### ABOUT THIS TASK
For the material that follows, return exactly the lines from the one with "Japanese — raise" through the one with "foo yung are deader than Mao Tse Tung.", both ends included.

### DATA TO USE
******************************

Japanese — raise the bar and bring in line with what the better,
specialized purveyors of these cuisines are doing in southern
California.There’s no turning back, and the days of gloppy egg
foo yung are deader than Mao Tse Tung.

******************************

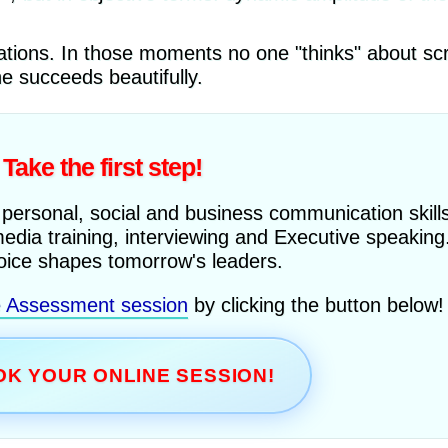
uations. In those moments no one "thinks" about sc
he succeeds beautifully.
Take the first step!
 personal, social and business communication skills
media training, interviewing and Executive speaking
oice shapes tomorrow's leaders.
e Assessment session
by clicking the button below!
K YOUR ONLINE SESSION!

******************************

### RESULT FOR THIS TASK
Japanese — raise the bar and bring in line with what the better,
specialized purveyors of these cuisines are doing in southern
California.There’s no turning back, and the days of gloppy egg
foo yung are deader than Mao Tse Tung.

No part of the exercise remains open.